BERITA TERKINIHEADLINEHUKUM & KRIMINAL

Undercover Buy, Polda Sumsel Ringkus Pengedar 250 Butir Ekstasi di Palembang

×

Undercover Buy, Polda Sumsel Ringkus Pengedar 250 Butir Ekstasi di Palembang

Sebarkan artikel ini

MATTANEWS.CO, PALEMBANG — Direktorat Reserse Narkoba Polda Sumatera Selatan mengungkap peredaran pil ekstasi dalam jumlah besar di Kota Palembang. Seorang pelajar atau mahasiswa berinisial AI (23) ditangkap usai terlibat transaksi narkotika jenis ekstasi melalui operasi undercover buy yang dilakukan aparat kepolisian.

Dalam penindakan tersebut, polisi menyita total 250 butir pil ekstasi dua varian dengan nilai diperkirakan mencapai Rp95 juta.

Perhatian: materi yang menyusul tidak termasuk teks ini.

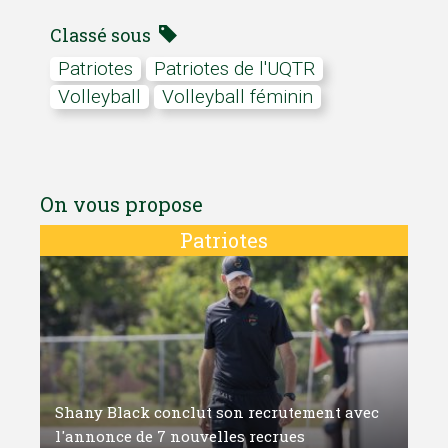
Classé sous
Patriotes
Patriotes de l'UQTR
Volleyball
Volleyball féminin
On vous propose
Patriotes
Shany Black conclut son recrutement avec
l'annonce de 7 nouvelles recrues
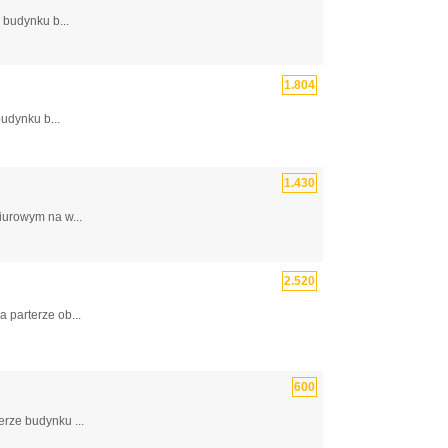
 budynku b...
1.804
udynku b...
1.430
iurowym na w...
2.520
 parterze ob...
600
rze budynku ...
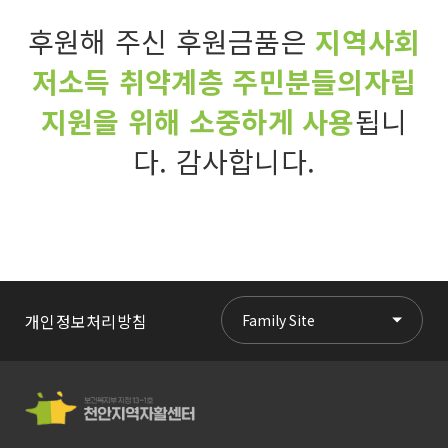
후원해 주신 후원금품은
지역사회
저소득 취약계층 주민분들의
자립
지원을 위해 소중하게 사용
됩니
다.
감사합니다.
개인정보처리방침
Family Site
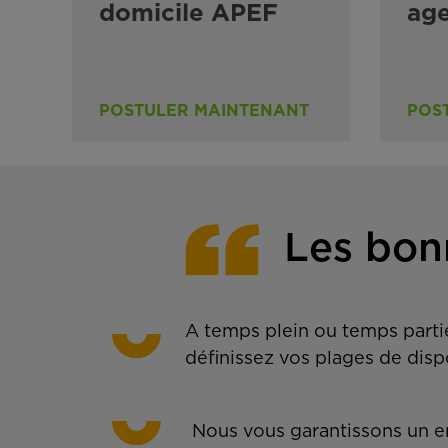
domicile APEF
ag
POSTULER MAINTENANT
POS
Les bon
A temps plein ou temps partie
définissez vos plages de disp
Nous vous garantissons un em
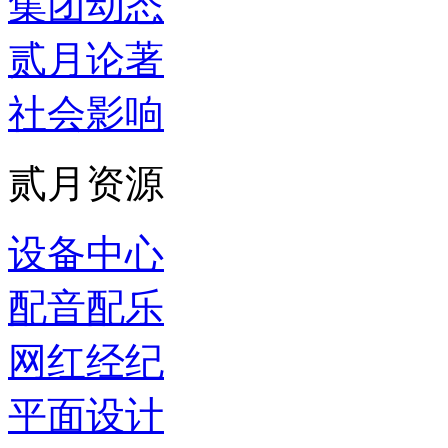
集团动态
贰月论著
社会影响
贰月资源
设备中心
配音配乐
网红经纪
平面设计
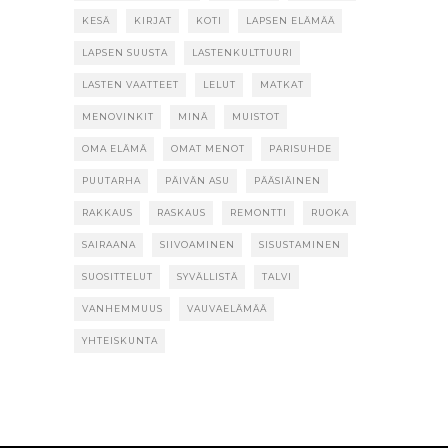
KESÄ
KIRJAT
KOTI
LAPSEN ELÄMÄÄ
LAPSEN SUUSTA
LASTENKULTTUURI
LASTEN VAATTEET
LELUT
MATKAT
MENOVINKIT
MINÄ
MUISTOT
OMA ELÄMÄ
OMAT MENOT
PARISUHDE
PUUTARHA
PÄIVÄN ASU
PÄÄSIÄINEN
RAKKAUS
RASKAUS
REMONTTI
RUOKA
SAIRAANA
SIIVOAMINEN
SISUSTAMINEN
SUOSITTELUT
SYVÄLLISTÄ
TALVI
VANHEMMUUS
VAUVAELÄMÄÄ
YHTEISKUNTA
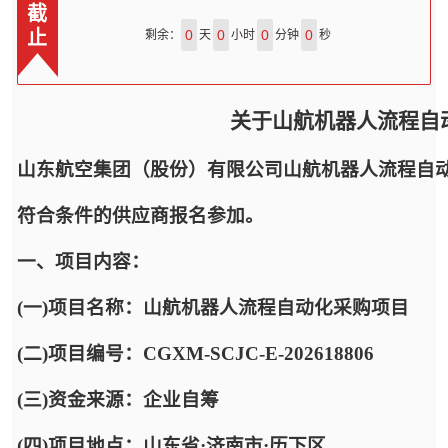
截
止
0
0
0
0
剩余：
天
小时
分钟
秒
关于山航机器人流程自
山东航空集团（股份）有限公司山航机器人流程自
符合条件的供应商报名参加。
一、项目内容：
(一)项目名称：山航机器人流程自动化采购项目
(二)项目编号：CGXM-SCJC-E-202618806
(三)资金来源：企业自筹
(四)项目地点：山东省·济南市·历下区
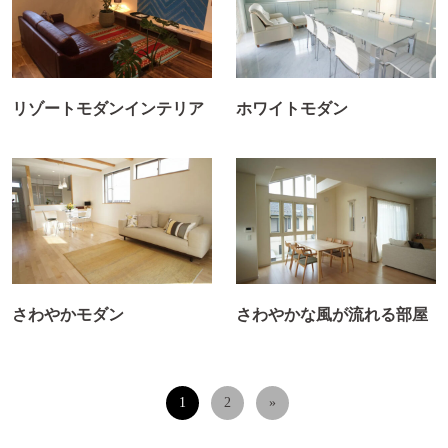
リゾートモダンインテリア
ホワイトモダン
さわやかモダン
さわやかな風が流れる部屋
1
2
»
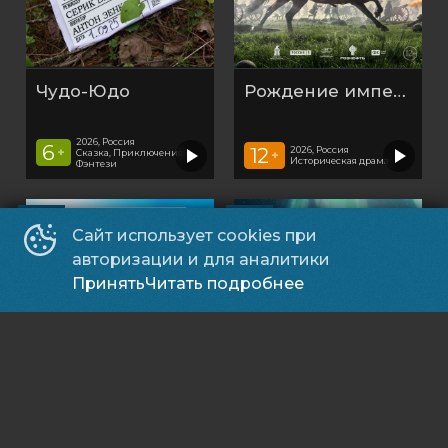
Чудо-Юдо
Рождение империи
2026, Россия
6
12
2026, Россия
+
Cказка, Приключения,
+
Историческая драма
Фэнтези
ДЕТЯМ
ДЕТЯМ
Сайт использует cookies при
авторизации и для аналитики
Принять
Читать подробнее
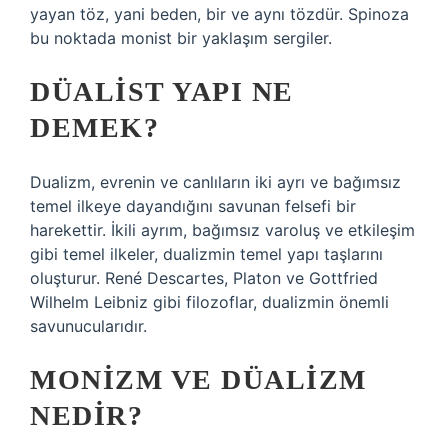
yayan töz, yani beden, bir ve aynı tözdür. Spinoza
bu noktada monist bir yaklaşım sergiler.
DÜALIST YAPI NE
DEMEK?
Dualizm, evrenin ve canlıların iki ayrı ve bağımsız
temel ilkeye dayandığını savunan felsefi bir
harekettir. İkili ayrım, bağımsız varoluş ve etkileşim
gibi temel ilkeler, dualizmin temel yapı taşlarını
oluşturur. René Descartes, Platon ve Gottfried
Wilhelm Leibniz gibi filozoflar, dualizmin önemli
savunucularıdır.
MONIZM VE DÜALIZM
NEDIR?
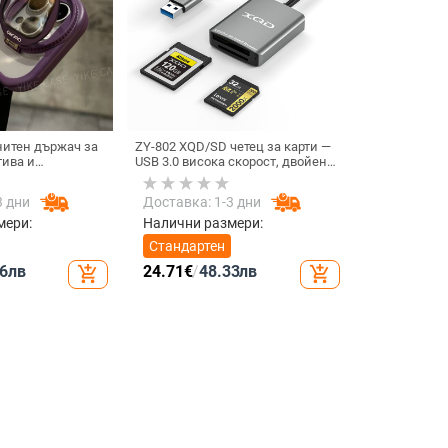
нитен държач за
ZY-802 XQD/SD четец за карти —
тива и
USB 3.0 висока скорост, двойен
твърд калъф за
интерфейс Type-C и USB,
ax
алуминиев сплав + ABS
3 дни
Доставка: 1-3 дни
мери:
Налични размери:
Стандартен
6
лв
24.71
€
/
48.33
лв
add_shopping_cart
add_shopping_cart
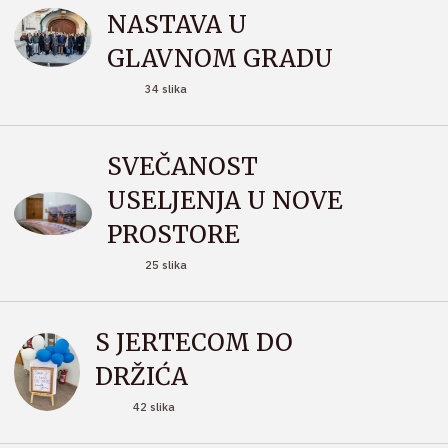
NASTAVA U
GLAVNOM GRADU
34 slika
SVEČANOST
USELJENJA U NOVE
PROSTORE
25 slika
S JERTECOM DO
DRŽIĆA
42 slika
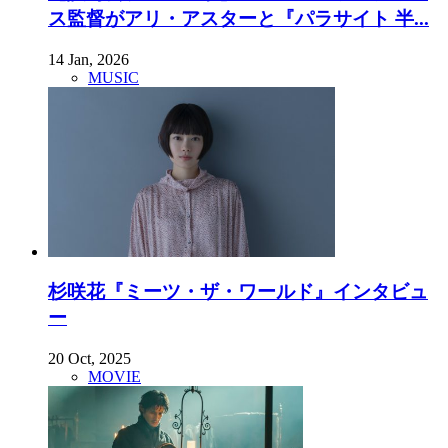
ス監督がアリ・アスターと『パラサイト 半...
14 Jan, 2026
MUSIC
杉咲花『ミーツ・ザ・ワールド』インタビュ
ー
20 Oct, 2025
MOVIE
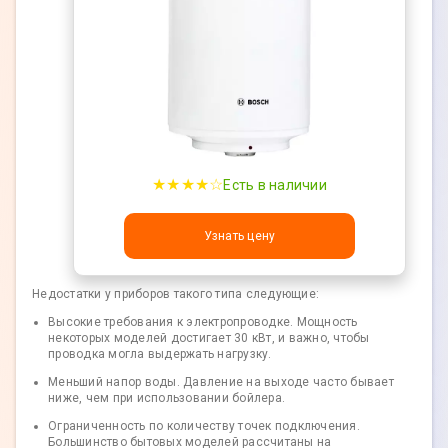
★★★★☆
Есть в наличии
Узнать цену
Недостатки у приборов такого типа следующие:
Высокие требования к электропроводке. Мощность
некоторых моделей достигает 30 кВт, и важно, чтобы
проводка могла выдержать нагрузку.
Меньший напор воды. Давление на выходе часто бывает
ниже, чем при использовании бойлера.
Ограниченность по количеству точек подключения.
Большинство бытовых моделей рассчитаны на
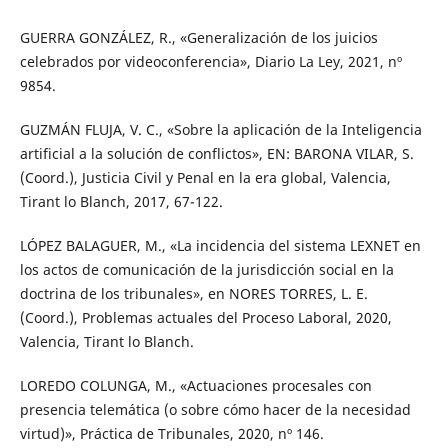
GUERRA GONZÁLEZ, R., «Generalización de los juicios
celebrados por videoconferencia», Diario La Ley, 2021, nº
9854.
GUZMÁN FLUJA, V. C., «Sobre la aplicación de la Inteligencia
artificial a la solución de conflictos», EN: BARONA VILAR, S.
(Coord.), Justicia Civil y Penal en la era global, Valencia,
Tirant lo Blanch, 2017, 67-122.
LÓPEZ BALAGUER, M., «La incidencia del sistema LEXNET en
los actos de comunicación de la jurisdicción social en la
doctrina de los tribunales», en NORES TORRES, L. E.
(Coord.), Problemas actuales del Proceso Laboral, 2020,
Valencia, Tirant lo Blanch.
LOREDO COLUNGA, M., «Actuaciones procesales con
presencia telemática (o sobre cómo hacer de la necesidad
virtud)», Práctica de Tribunales, 2020, nº 146.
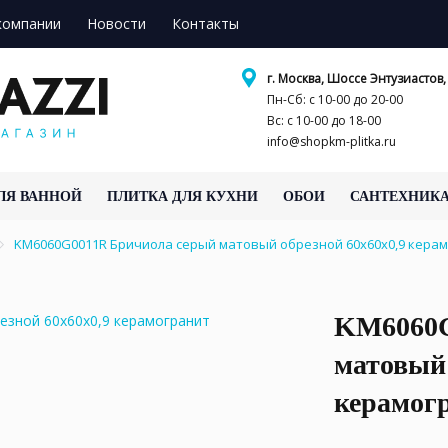
компании
Новости
Контакты
г. Москва, Шоссе Энтузиастов, 
Пн-Сб: с 10-00 до 20-00
Вс: с 10-00 до 18-00
info@shopkm-plitka.ru
ЛЯ ВАННОЙ
ПЛИТКА ДЛЯ КУХНИ
ОБОИ
САНТЕХНИК
KM6060G0011R Бричиола серый матовый обрезной 60x60x0,9 кер
KM6060G
матовый 
керамог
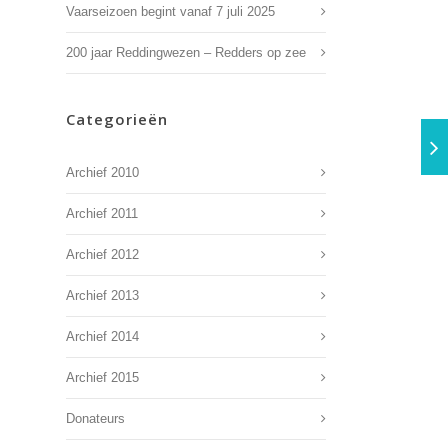
Vaarseizoen begint vanaf 7 juli 2025
200 jaar Reddingwezen – Redders op zee
Categorieën
Archief 2010
Archief 2011
Archief 2012
Archief 2013
Archief 2014
Archief 2015
Donateurs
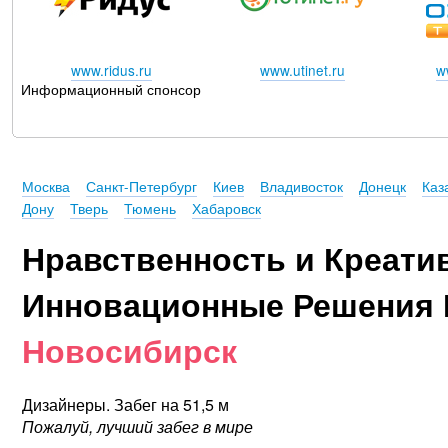
www.ridus.ru
www.utinet.ru
w
Информационный спонсор
Москва
Санкт-Петербург
Киев
Владивосток
Донецк
Каз
Дону
Тверь
Тюмень
Хабаровск
Нравственность и Креати
Инновационные Решения 
Новосибирск
Дизайнеры. Забег на 51,5 м
Пожалуй, лучший забег в мире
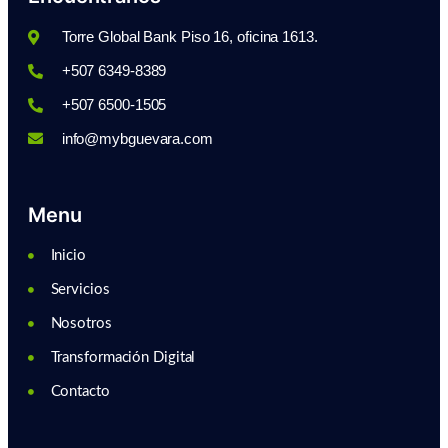
Torre Global Bank Piso 16, oficina 1613.
+507 6349-8389
+507 6500-1505
info@mybguevara.com
Menu
Inicio
Servicios
Nosotros
Transformación Digital
Contacto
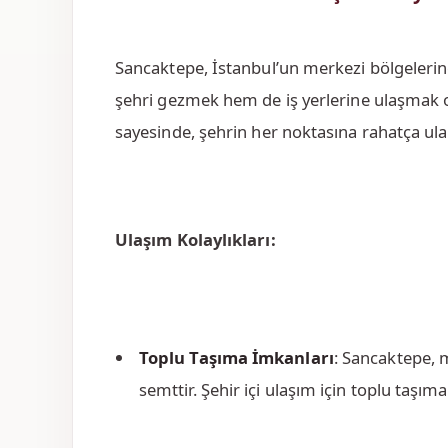
Sancaktepe, İstanbul’un merkezi bölgelerin
şehri gezmek hem de iş yerlerine ulaşmak o
sayesinde, şehrin her noktasına rahatça ulaş
Ulaşım Kolaylıkları:
Toplu Taşıma İmkanları
: Sancaktepe, 
semttir. Şehir içi ulaşım için toplu taşıma 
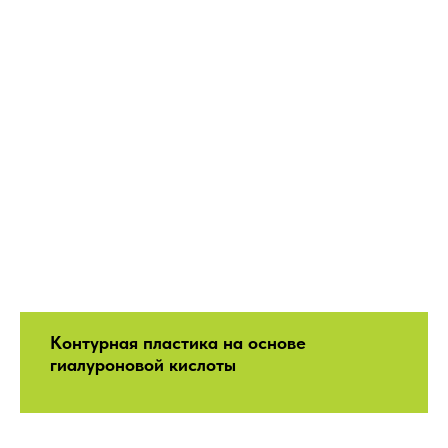
Контурная пластика на основе
гиалуроновой кислоты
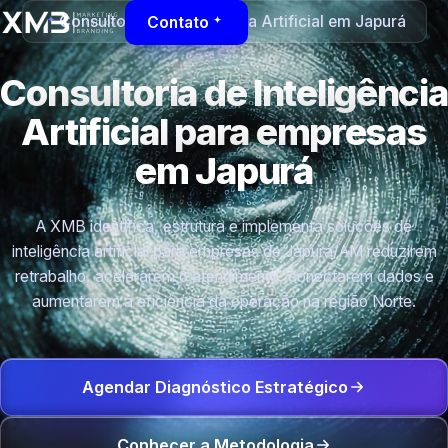
Consultoria de Inteligência Artificial em Japurá
Contato
Consultoria de Inteligência
Artificial para empresas
em Japurá
A XMB identifica, estrutura e implementa soluções de
inteligência artificial para empresas de Japurá/AM reduzirem
retrabalho, acelerarem o atendimento, conectarem dados e
aumentarem a eficiência da operação na região Norte.
Agendar Diagnóstico Estratégico
Conhecer a Metodologia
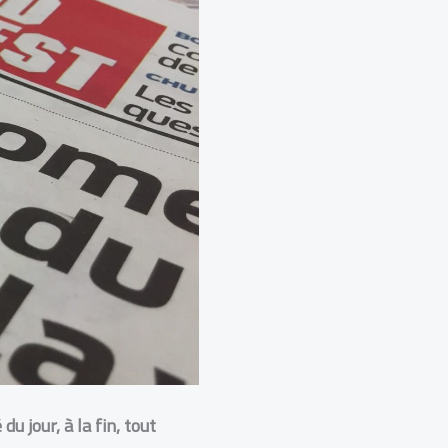
u jour, à la fin, tout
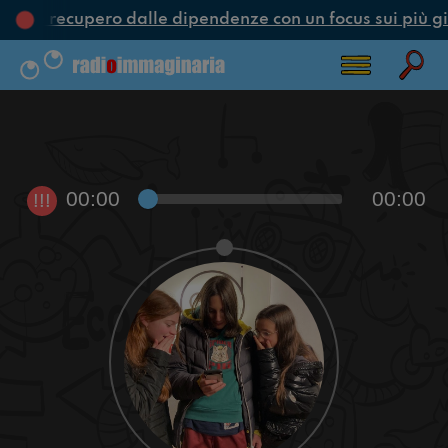
one e recupero dalle dipendenze con un focus sui più gi
00:00
00:00
!!!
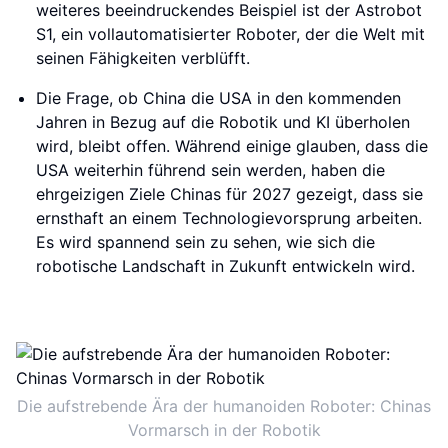
weiteres beeindruckendes Beispiel ist der Astrobot
S1, ein vollautomatisierter Roboter, der die Welt mit
seinen Fähigkeiten verblüfft.
Die Frage, ob China die USA in den kommenden
Jahren in Bezug auf die Robotik und KI überholen
wird, bleibt offen. Während einige glauben, dass die
USA weiterhin führend sein werden, haben die
ehrgeizigen Ziele Chinas für 2027 gezeigt, dass sie
ernsthaft an einem Technologievorsprung arbeiten.
Es wird spannend sein zu sehen, wie sich die
robotische Landschaft in Zukunft entwickeln wird.
Die aufstrebende Ära der humanoiden Roboter: Chinas
Vormarsch in der Robotik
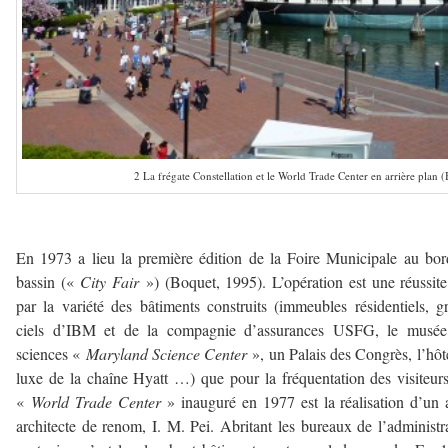
2 La frégate Constellation et le World Trade Center en arrière plan (
—————
En 1973 a lieu la première édition de la Foire Municipale au bo
bassin («
City Fair
») (Boquet, 1995). L’opération est une réussite
par la variété des bâtiments construits (immeubles résidentiels, gr
ciels d’IBM et de la compagnie d’assurances USFG, le musée
sciences «
Maryland Science Center
», un Palais des Congrès, l’hôt
luxe de la chaîne Hyatt …) que pour la fréquentation des visiteur
«
World Trade Center
» inauguré en 1977 est la réalisation d’un 
architecte de renom, I. M. Pei. Abritant les bureaux de l’administr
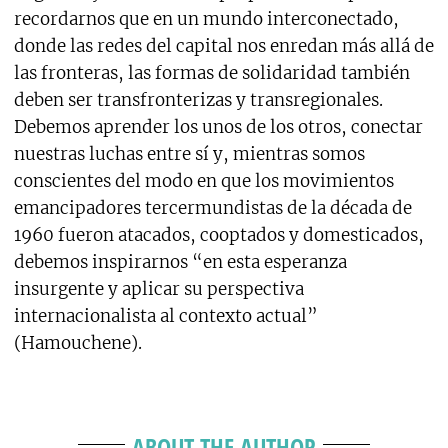
recordarnos que en un mundo interconectado,
donde las redes del capital nos enredan más allá de
las fronteras, las formas de solidaridad también
deben ser transfronterizas y transregionales.
Debemos aprender los unos de los otros, conectar
nuestras luchas entre sí y, mientras somos
conscientes del modo en que los movimientos
emancipadores tercermundistas de la década de
1960 fueron atacados, cooptados y domesticados,
debemos inspirarnos “en esta esperanza
insurgente y aplicar su perspectiva
internacionalista al contexto actual”
(Hamouchene).
ABOUT THE AUTHOR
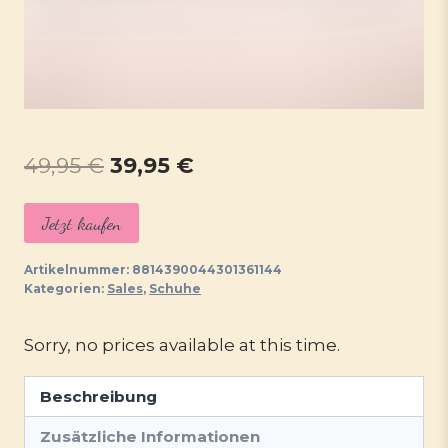
Ursprünglicher
Aktueller
49,95
€
39,95
€
Preis
Preis
Jetzt kaufen
war:
ist:
49,95 €
39,95 €.
Artikelnummer:
8814390044301361144
Kategorien:
Sales
,
Schuhe
Sorry, no prices available at this time.
Beschreibung
Zusätzliche Informationen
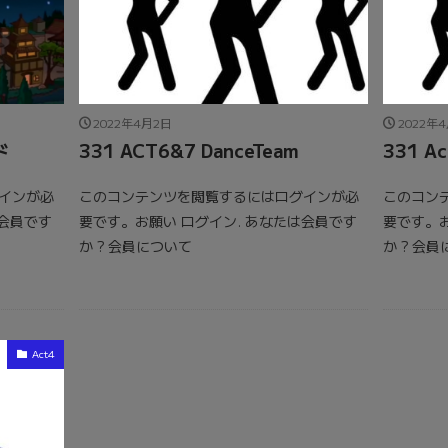
2022年4月2日
2022年
ド
331 ACT6&7 DanceTeam
331 Ac
インが必
このコンテンツを閲覧するにはログインが必
このコン
は会員です
要です。お願い ログイン. あなたは会員です
要です。お
か ? 会員について
か ? 会
Act4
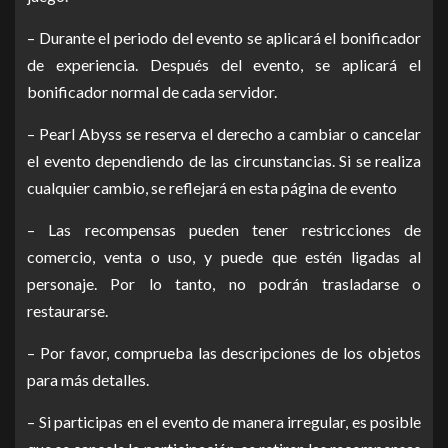
– Durante el periodo del evento se aplicará el bonificador
de experiencia. Después del evento, se aplicará el
bonificador normal de cada servidor.
– Pearl Abyss se reserva el derecho a cambiar o cancelar
el evento dependiendo de las circunstancias. Si se realiza
cualquier cambio, se reflejará en esta página de evento
– Las recompensas pueden tener restricciones de
comercio, venta o uso, y puede que estén ligadas al
personaje. Por lo tanto, no podrán trasladarse o
restaurarse.
– Por favor, comprueba las descripciones de los objetos
para más detalles.
– Si participas en el evento de manera irregular, es posible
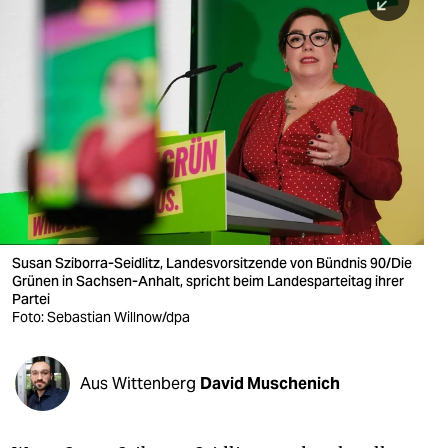
berlin
nord
wahrheit
verlag
verlag
veranstaltungen
shop
Susan Sziborra-Seidlitz, Landesvorsitzende von Bündnis 90/Die
Grünen in Sachsen-Anhalt, spricht beim Landesparteitag ihrer
fragen & hilfe
Partei
Foto: Sebastian Willnow/dpa
unterstützen
abo
Aus Wittenberg
David Muschenich
genossenschaft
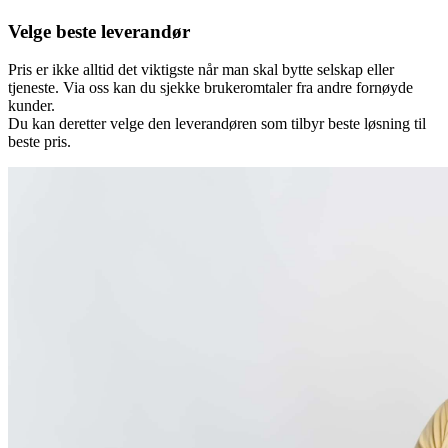
Velge beste leverandør
Pris er ikke alltid det viktigste når man skal bytte selskap eller
tjeneste. Via oss kan du sjekke brukeromtaler fra andre fornøyde
kunder.
Du kan deretter velge den leverandøren som tilbyr beste løsning til
beste pris.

Pengungkapan kasus dilakukan Unit 1 Subdit II Ditresnarkoba Polda Sumsel setelah melakukan penyelidikan intensif selama empat hari. Operasi penangkapan berlangsung di parkiran Masjid Al Falah, Jalan Volley, Kelurahan Lorok Pakjo, Kecamatan Ilir Barat I, Kota Palembang, Jumat, 1 Mei 2026 sekitar pukul 14.00 WIB.

AI ditangkap sesaat setelah menyerahkan satu bungkus plastik hitam berlakban kepada anggota polisi yang menyamar sebagai pembeli.

Kasubbid Penmas Bidhumas Polda Sumsel, Kompol I Putu Suryawan mengatakan, dari hasil pemeriksaan barang bukti, petugas menemukan 166 butir pil ekstasi merek Heineken warna pink dengan berat bruto 72,06 gram dan 84 butir pil ekstasi berlogo Marvel warna hijau muda dengan berat bruto 42,46 gram.

“Anggota menangkap satu orang yang merupakan pengedar yang cukup besar di Kota Palembang,” ujarnya.

Ia menjelaskan, pengungkapan kasus bermula dari laporan masyarakat terkait aktivitas peredaran ekstasi di kawasan Lorok Pakjo yang diterima penyidik pada Rabu, 29 April 2026.

Berbekal informasi tersebut, petugas melakukan penyelidikan dan membangun komunikasi dengan tersangka untuk melakukan transaksi terselubung.

Selama empat hari, penyidik melakukan pendekatan hingga tersangka akhirnya menyanggupi menyediakan 250 butir ekstasi. Lokasi transaksi kemudian disepakati di parkiran Masjid Al Falah sebagai titik serah terima barang.

Saat tersangka menyerahkan paket narkotika kepada anggota undercover, tim yang telah bersiaga langsung melakukan penangkapan beserta seluruh barang bukti.

“Seorang tersangka muda mampu menyediakan 250 butir ekstasi dua varian dengan nilai hampir seratus juta rupiah. Ini menunjukkan adanya jaringan pemasok yang terorganisir. Tim kami akan terus melakukan pengembangan untuk membongkar seluruh mata rantai distribusi yang berada di belakang tersangka,” tegasnya.

Saat ini tersangka AI telah ditahan untuk proses penyidikan lebih lanjut. Ia dijerat Pasal 114 Ayat (2) Undang-Undang Nomor 35 Tahun 2009 tentang Narkotika dengan ancaman pidana maksimal hukuman mati atau penjara seumur hidup.